:: Text
Powered By Blogger

Sunday, January 27, 2008

Parental Access Visitation Guidelines

When you talk to matrimonial lawyers in other states, they marvel at our peculiar practices. Fault divorces, let alone jury trials for fault divorces, always raise an eyebrow or two. Then you explain about enhanced earnings,[1] child support to age 21 including college contributions,[2] no recoupment of child support overpayments,[3] double dipping of child support and enhanced earnings[4] and guideline recalculations every two years in spite of agreements to the contrary.[5] No one believes you. So, I was not surprised to learn that other states have more progressive rules about custodial access, known as visitation in the Domestic Relations Law.[6] After all, if there are Child Support Guidelines, why not Parental Access Guidelines?
Our child support guidelines are the product of national child support enforcement regulations, essentially mandating that state legislatures have some standards for the determination of support.[7] There is no such impetus from Congress or the New York Legislature for parental access guidelines. The Melonas Commission and the 2006 Matrimonial Commission[8] did not address this issue among the myriad of suggested reforms. However, other states and municipalities have addressed these issues in an effort to set minimum standards of access and to avoid protracted litigation over such trivial issues as times for pick up and drop off, and standards for telephone access and clothing exchanges. The Third Department determined custodial schedules a few years ago in overruling minimal alternating weekend access in favor of more expanded midweek and full weekend access.[9] However, such cases are few and far between and are often the product of specific circumstances.[10] There are no generally recognized standards for parental access in New York, leaving it to judges to fashion schedules based on their own proclivities, experiences and prejudices. Appellate Courts are loathe to overturn a parental schedule, leaving such awards to the “sound discretion of the trial judges.”[11] At best, visitation schedules are remanded to the trial court to fashion an appropriate schedule.[12] Experts can provide no help as there is little scientific evidence to suggest that trained professionals have the expertise or training to establish parenting schedules.[13]
For the most part, the custodial guidelines of other states grant minimal access to noncustodial parents. In excruciating detail they deal with access for very young children, holidays, telephone calls and clothing exchanges. The Arizona Model Parenting Guidelines[14] breaks it down into three to four year intervals of a child’s life, and all require that the parents live within 150 to 200 miles for significant access. However, most guidelines have an alternating weekend schedule from Friday evening to Sunday evening and a midweek dinner visit. Indiana,[15] Arizona, Oklahoma,[16] Utah,[17] South Dakota,[18] Delaware,[19] and some courts in Mississippi,[20] Ohio,[21] and Florida[22] follow such rules. We have come a long way since the Draconian conclusions of Beyond the Best Interests of the Child,[23] where Goldstein, Freud and Solnit recommended the identification of the psychological parent and the essential disappearance of the other parent. However, in a country of two working parent households, custodial schedules do not mirror the shared parental responsibilities when parents separate. “Traditional” families of working spouse/homemaker spouse are no longer the norm in America. In 1940, 60% of American families had this traditional structure,[24] but the Bureau of Labor Statistics reported that 62 percent of families with children now have two working parents.[25]
Much judicial energy is spent on litigating access schedules that often have little to do with a child’s best interests. Are there any statistics that show a child does significantly better if the drop off time is 6:00 p.m. Sunday versus Monday morning or if a child spends midweek overnight with the non primary parent? Of course not. Yet these issues are litigated with a vengeance as parents fight for every minute of parenting time in an effort to obtain favorable child support considerations[26] or just to deny access to the offending spouse. Is it not more sensible to have parenting guidelines that try to mirror the child’s contacts with both parents in the intact household, if for no other reason than to limit the needless litigation of these issues that are so important for parents and so insignificant for many children? I am guessing a semester or two of college education expenses are often spent to determine whether there should be a phone call every day at 7:00 p.m. or whether a parent should return a child at 10:00 a.m. or noon on Christmas Day. Any law guardian with more than two weeks experience will tell you that the child’s best interests are served by a settlement of custodial schedules as opposed to a particular date or time for pick up and drop off. I am therefore proposing the following guidelines in the hopes that someday, someway children of separating parents can be spared the needless stress associated with parental access litigation. Maybe then we can start eliminating the useless trials over sole versus joint custody, but I leave that for another day.
::::
:: Listed entries
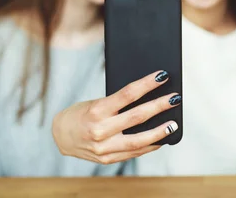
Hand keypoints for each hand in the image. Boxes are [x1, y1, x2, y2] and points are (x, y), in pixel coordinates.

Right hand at [52, 70, 179, 164]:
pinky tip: (161, 139)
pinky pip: (133, 153)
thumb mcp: (96, 102)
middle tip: (175, 98)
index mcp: (97, 110)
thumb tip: (148, 95)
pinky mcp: (106, 159)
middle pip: (137, 116)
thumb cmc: (81, 113)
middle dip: (159, 106)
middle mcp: (100, 130)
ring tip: (173, 124)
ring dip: (159, 132)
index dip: (147, 84)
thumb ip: (118, 102)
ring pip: (138, 141)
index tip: (162, 76)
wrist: (60, 136)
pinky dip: (149, 146)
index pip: (127, 93)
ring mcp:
::::
__Task instructions__: According to the text on parental access guidelines, what share of families with children now have two working parents, as reported by the Bureau of Labor Statistics?

__Task response__: 62 percent.